You see, this started as a simple attempt to capture a moment [1] in architecture. We were students [2] at the time, astounded by the pace with which conversations on architecture unfolded, and confounded by how quickly the topics of conversation changed. Camps sprang up briefly, held for a moment and then evaporated: parametricism, functionalism, environmentalism—whatever. It was all talk. Discourse was, in our estimation, an overabundance of opinion unfortunately deprived of reason. What was left when the lecture ended and the lights came on?

We tried to imagine an antidote to the situation. [3] We figured that by recording a series of conversations we might be able to pin down this slippery field and begin to measure its contours. We would question and parse the discipline, using the words of interlocutors to produce a cross-section, only to then push beyond. We could catalogue architecture’s alliances, produce an index of practices, and maybe even draw a map of its ideologies. And it was only going to take us a year. 

Thirty-some-odd months later we can happily report that our work is not yet finished. Perhaps it’s barely begun. The pace of conversation has only quickened, and the necessity of stocktaking remains an urgent priority even if it will only ever remain incomplete. Time itself seems to move faster now. Moments pass. Quickly. Zaha is gone. Two biennales came and went. Now more than ever, “discourse” is confused and confusing. Yet we still feel the interview is our best hope for making sense of it all. Informal, quick, and dirty, the interview generates its own rules through dialogue. A record of “being in the moment,” the interview is not a belabored product of cogitation. It’s spontaneous and more or less authentic.

We present the transcripts, here, in print, to preserve the fleeting thoughts that might otherwise disappear into the void. Let the record show that these conversations represent positions in an expanding field of practice—travelogues of our personal search for what’s relevant today. At the very least, they’re an attempt to hold a mirror up to architecture: to which we humbly ask, “what do we talk about when we talk about architecture?”

[1] Long since past.
[2] Two of us still are students, for what it’s worth.
[3] And this is what you got.

By editors Chris, Phillip, and Mark.

Graphic design by Kyle J. Wing and Leah Wulfman.

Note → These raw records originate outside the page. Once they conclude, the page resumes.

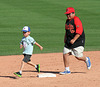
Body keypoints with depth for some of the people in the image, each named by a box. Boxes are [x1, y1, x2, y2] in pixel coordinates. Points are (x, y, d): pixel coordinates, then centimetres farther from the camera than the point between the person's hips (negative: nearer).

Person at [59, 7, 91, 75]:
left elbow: (79, 32, -24)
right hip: (69, 41, 8)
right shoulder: (67, 21, 12)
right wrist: (65, 38, 20)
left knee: (78, 56, -10)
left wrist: (74, 40, -28)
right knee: (65, 54, -3)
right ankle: (67, 70, 6)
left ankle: (86, 59, 24)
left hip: (78, 41, -8)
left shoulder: (76, 20, -16)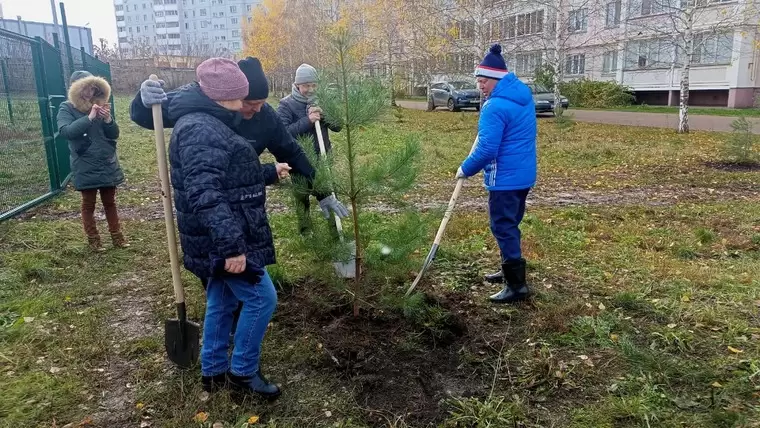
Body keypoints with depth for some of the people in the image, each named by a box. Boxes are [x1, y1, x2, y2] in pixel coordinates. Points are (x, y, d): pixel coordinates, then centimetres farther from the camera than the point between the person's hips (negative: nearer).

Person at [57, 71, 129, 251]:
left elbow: (114, 134, 2)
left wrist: (108, 119, -18)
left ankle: (116, 235, 22)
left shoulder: (99, 106, 5)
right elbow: (65, 131, -23)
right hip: (85, 167, -4)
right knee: (88, 204, 8)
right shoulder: (67, 109, -5)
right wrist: (89, 118, -31)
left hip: (108, 164, 4)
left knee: (110, 202, 13)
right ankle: (93, 238, 20)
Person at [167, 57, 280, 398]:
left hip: (220, 239, 11)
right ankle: (242, 372, 15)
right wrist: (231, 246, -32)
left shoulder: (207, 125, 15)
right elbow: (204, 195, -30)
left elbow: (229, 178, 27)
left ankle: (213, 372, 32)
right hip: (222, 239, -11)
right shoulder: (200, 130, -21)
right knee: (261, 298, -1)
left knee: (222, 302, 19)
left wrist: (269, 174, 36)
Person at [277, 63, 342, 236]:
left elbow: (337, 126, 0)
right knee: (302, 199, 11)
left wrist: (324, 115, -19)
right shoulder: (286, 105, -9)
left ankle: (335, 229, 21)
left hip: (322, 159, 3)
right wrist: (307, 121, -30)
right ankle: (306, 232, 26)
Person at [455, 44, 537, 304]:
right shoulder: (523, 95, 9)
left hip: (506, 178, -10)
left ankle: (517, 285, 1)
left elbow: (486, 150, -23)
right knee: (510, 225, 21)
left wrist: (465, 170, -9)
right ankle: (511, 270, 34)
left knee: (503, 228, -3)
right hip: (523, 175, 10)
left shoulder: (496, 106, -21)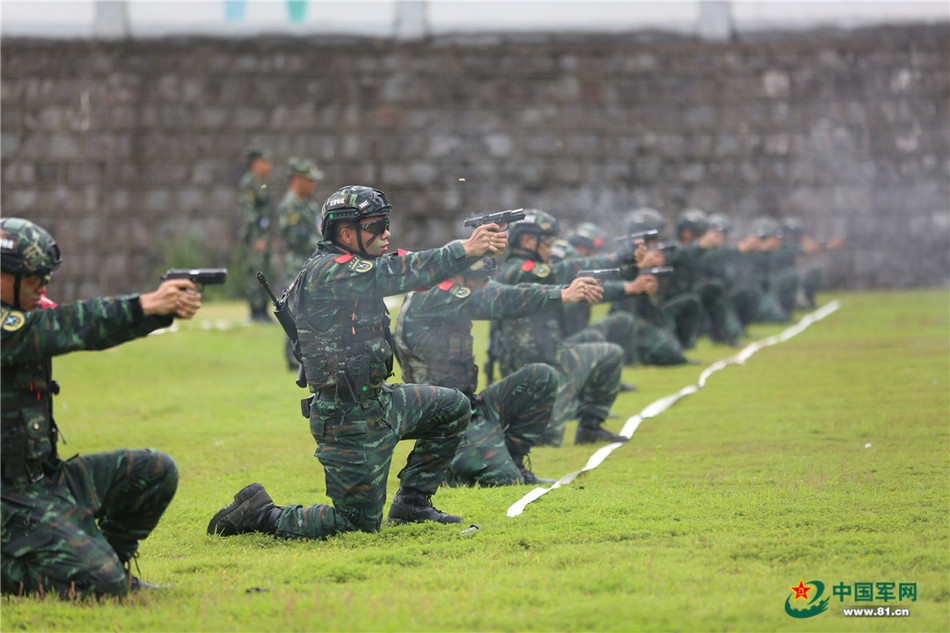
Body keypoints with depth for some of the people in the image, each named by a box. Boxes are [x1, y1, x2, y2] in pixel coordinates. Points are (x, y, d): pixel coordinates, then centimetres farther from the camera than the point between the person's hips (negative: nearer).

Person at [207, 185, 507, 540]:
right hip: (352, 421, -10)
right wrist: (466, 251, -29)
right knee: (359, 522, -4)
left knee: (452, 407, 20)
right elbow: (398, 273, -28)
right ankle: (260, 513, 7)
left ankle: (411, 503, 24)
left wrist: (475, 247, -12)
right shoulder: (327, 272, -20)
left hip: (377, 401, 10)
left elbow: (405, 268, 1)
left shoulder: (355, 269, 10)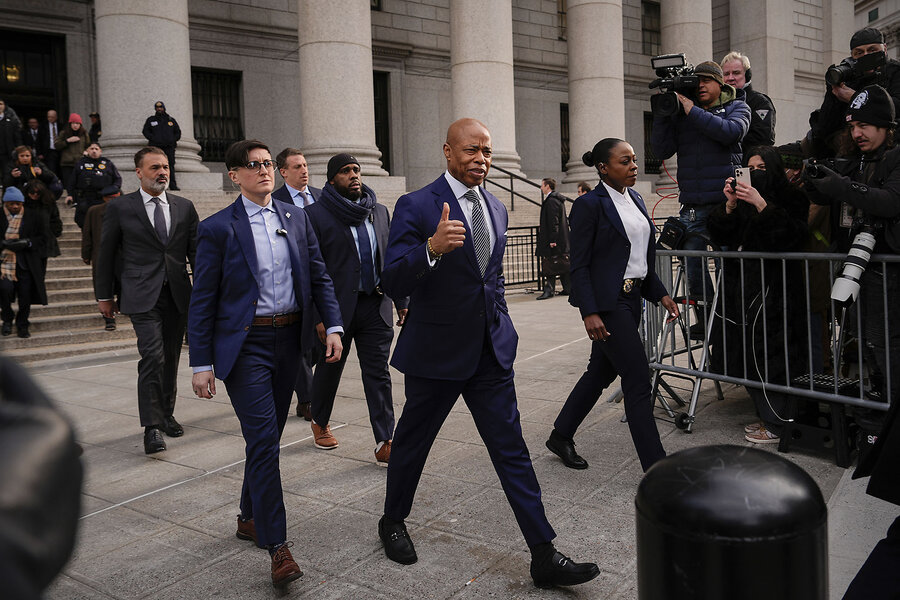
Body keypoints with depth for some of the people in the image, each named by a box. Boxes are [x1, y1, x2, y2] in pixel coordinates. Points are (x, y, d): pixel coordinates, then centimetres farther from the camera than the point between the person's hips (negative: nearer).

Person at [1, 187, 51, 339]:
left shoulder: (35, 216, 2)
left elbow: (44, 237, 3)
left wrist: (27, 243, -13)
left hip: (26, 262, 0)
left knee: (25, 294, 1)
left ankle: (22, 326, 20)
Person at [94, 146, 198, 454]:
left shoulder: (184, 207, 10)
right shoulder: (120, 207, 1)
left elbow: (196, 251, 12)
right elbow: (105, 254, 5)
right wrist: (104, 295, 6)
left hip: (178, 295, 4)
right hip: (142, 296, -4)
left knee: (171, 358, 12)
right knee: (152, 356, -15)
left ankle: (166, 415, 27)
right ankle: (151, 427, -10)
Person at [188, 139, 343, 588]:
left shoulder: (296, 219, 8)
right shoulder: (218, 228, -5)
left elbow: (319, 276, 11)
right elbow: (202, 301, -4)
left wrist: (333, 326, -2)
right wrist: (201, 364, -7)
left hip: (288, 340, 5)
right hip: (245, 344, -5)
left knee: (270, 436, 15)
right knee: (263, 438, -10)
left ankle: (250, 518, 34)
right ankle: (276, 545, -2)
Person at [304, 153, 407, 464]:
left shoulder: (379, 211, 10)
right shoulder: (316, 214, -5)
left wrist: (402, 303, 10)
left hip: (375, 307, 3)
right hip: (337, 308, -3)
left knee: (378, 374, 0)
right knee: (329, 369, 14)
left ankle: (384, 444, 2)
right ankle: (320, 423, 39)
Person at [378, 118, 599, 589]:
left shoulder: (495, 207, 10)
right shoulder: (416, 206, -12)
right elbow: (391, 284, -20)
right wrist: (431, 249, -37)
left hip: (491, 350, 5)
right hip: (436, 351, -5)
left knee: (511, 449, 4)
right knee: (412, 442, 14)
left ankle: (544, 556, 10)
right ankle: (392, 522, 39)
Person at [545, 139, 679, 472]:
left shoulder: (635, 200, 13)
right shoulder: (589, 204, -11)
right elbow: (579, 265, -13)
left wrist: (660, 294, 12)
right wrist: (589, 313, -20)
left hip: (632, 298, 9)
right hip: (607, 302, -9)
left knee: (602, 371, 16)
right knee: (638, 380, -7)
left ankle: (560, 436, 32)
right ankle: (655, 467, 1)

Excerpt of Inteview with Wiel Arets

MTS: You’ve stated that being a stranger is a preferable condition in that it allows for freshness and thinking without preconception. Is it possible to maintain the guise of the stranger in a world which is, as you say, getting smaller? How do we step away and maintain that useful distance?

WA: What I mean by “being a stranger” is allowing yourself the opportunity to press a “reset button” every so often, so to speak. That means starting from scratch every day—the momentum of restarting helps a lot to provide a new perspective. As a student I read Paul Valéry, and every morning he woke up at 5:00 and started writing. He tried to forget and just write the first thing that came to his mind for maybe half an hour. In that sense, being a stranger doesn’t mean you have to go to Tokyo when you live in Pittsburgh—although that’s a big step. When you are a stranger, it means that you confront yourself with new environments. It’s the same thing as reading a book or hearing a story for the first time—it’s new to you. The first time you use a smartphone, you know it’s a phone, but suddenly you realize that it can do more things. You can use it as a platform; you can communicate easily with people you have never met in person. There is a sense of not knowing that accompanies entering a new society which in my opinion is a very interesting position to be in. The counterpoint to this “not knowing” is to rehearse every single day, like a soccer player, or Jiro Ono, the 89-year-old master sushi chef from Tokyo.

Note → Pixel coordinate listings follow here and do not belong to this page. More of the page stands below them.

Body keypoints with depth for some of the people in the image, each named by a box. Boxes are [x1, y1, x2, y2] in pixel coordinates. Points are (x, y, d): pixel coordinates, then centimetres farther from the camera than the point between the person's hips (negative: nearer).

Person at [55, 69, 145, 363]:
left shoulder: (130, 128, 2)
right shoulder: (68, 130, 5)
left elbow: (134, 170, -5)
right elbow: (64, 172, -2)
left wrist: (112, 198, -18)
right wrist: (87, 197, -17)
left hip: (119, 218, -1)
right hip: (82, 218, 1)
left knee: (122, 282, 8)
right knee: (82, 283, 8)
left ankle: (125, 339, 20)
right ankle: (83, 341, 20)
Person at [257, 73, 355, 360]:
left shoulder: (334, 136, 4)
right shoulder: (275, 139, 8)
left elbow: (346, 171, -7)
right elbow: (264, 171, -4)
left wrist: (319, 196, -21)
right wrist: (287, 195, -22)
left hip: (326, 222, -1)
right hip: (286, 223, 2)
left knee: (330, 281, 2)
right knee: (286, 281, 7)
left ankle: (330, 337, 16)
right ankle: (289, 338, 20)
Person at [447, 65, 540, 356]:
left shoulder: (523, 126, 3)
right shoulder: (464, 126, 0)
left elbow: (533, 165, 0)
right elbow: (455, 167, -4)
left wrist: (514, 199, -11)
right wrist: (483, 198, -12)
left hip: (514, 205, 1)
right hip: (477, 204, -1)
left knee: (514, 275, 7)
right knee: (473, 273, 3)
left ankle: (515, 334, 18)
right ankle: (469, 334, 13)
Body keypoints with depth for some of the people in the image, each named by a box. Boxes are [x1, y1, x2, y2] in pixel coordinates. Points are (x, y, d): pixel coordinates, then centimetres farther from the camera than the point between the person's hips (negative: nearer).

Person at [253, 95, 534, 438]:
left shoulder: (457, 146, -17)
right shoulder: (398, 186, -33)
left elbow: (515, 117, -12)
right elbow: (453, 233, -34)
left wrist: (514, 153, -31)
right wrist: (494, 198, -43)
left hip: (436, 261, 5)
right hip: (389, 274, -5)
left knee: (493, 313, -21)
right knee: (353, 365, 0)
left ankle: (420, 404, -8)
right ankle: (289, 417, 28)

MTS: The documentary about him was insane!

WA: And after 89 years he still says, “I’m not perfect, I have to repeat, and repeat.”

MTS: When you were working and traveling in Japan, you interviewed some of the foremost architects working at the time. Are there any questions you used to kick yourself for not asking? More generally, during your education and when you were starting out, who did you learn the most from and what did they teach you?

WA: I can tell you what I believe. When I was a student—in my first, second, and third years—I wanted to be a soccer player. When you want to be a soccer player, you need competition, you need ambition—you need to be the best. It’s very important for a soccer player to look at and to analyze the best players. When I started studying architecture, I understood that you have to do the same, and so I started looking around me. I looked at the book that an architect from my town wrote and learned a lot about him, because I thought, if he’s so close, why do I need to travel the world to study others? He passed away before I thought to go to his studio, but I learned quite a lot from his library, an archive that I spent a year revamping, because he wrote and sketched in all the books he owned.

After that, yes, I went to Japan to write about [Kazuo] Shinohara, [Fumihiko] Maki and [Tadao] Ando, but before I went, I diligently studied their ways of working and thinking and as a result, when I wrote to them, I received responses very quickly. At that time, they were very responsive and all of them had time to see me as a young student. I remember them saying that you can learn the most from talking about the simplest of things. I remember sitting with Shinohara in a restaurant after we had been at his studio, and he talked about the House in White and the House with the Earthen Floor, from the 1960s. I then started asking questions about Tokyo and his writings about chaos and so on—on one hand, we spoke about the bigger picture, but on the other hand, we also would talk about the smallest details, like the floor he decided to make out of earth, or his House Under High Voltage Lines. Interestingly, when I looked at the work of these great architects and talked to them, I thought back to the Villa Malaparte, where I had once stayed for ten days with students from the AA. After those ten days, I understood that it was best to travel slowly—to go to a place and stay for some time. I later had the opportunity to stay in Villa Mairea for five or six days—a couple of days to live there, to actually be there. The same happened to me in Mexico: I went to Barragán’s work and met the people who worked with him. From all of that, I learned that it’s best to take your time—it’s better to look at one thing very carefully than trying to do too much at the same time. I never met Mies, but I think he’s a good example of someone who concentrated on certain things—better to read a book five times than reading five books once. I think that accounts for all important architects, writers or philosophers.

When I went the first time to see the work of Shinohara or Maki or Ando, and later Ito, I understood that they invested a lot of time in their work. You look at the work and you see the changes they made. When they designed a house they changed it many times—nowadays, some architects draw a sketch and believe other people should do the work of developing it and making it reality. I remember a young architect who worked in my office in Heerlen; at that time we had eighteen people working for me—four working day and night—and this architect, a previous student, asked me, “So I’ve been working here for three weeks, can I go downstairs to see everyone who’s making working drawings?” I said, “All of us here are making working drawings.” For me an architect has to make their coffee and their own drawings. It’s hard labor to be a good artist and a good architect. You have to push yourself. You can work with a team, but each of the team members has to take part in the thinking.

Architecture in my opinion is a discipline where we have to understand how we produce things and to do so, it’s important to go see these works in person. I had this moment where I was able to visit the Eames House when Ray [Eames] was still there, and it was so important to see that they lived their lives. Life means dealing with thinking and theory, but on the other hand life is also labor; the labor of putting things together. Those two concepts are the basis of everything we do. Messi as a soccer player can be very physically capable, but regardless he’ll always have intellectual moments of doubt while playing, asking himself, what do I do? That’s something you see with all good artists, too. Being impressed by what other people are doing is something I learned from those architects. In architecture, we can focus on so many different things, but if you take the opportunity to talk to people like the ones I mentioned to you, you will see they concentrate on one thing—just like Jiro Ono.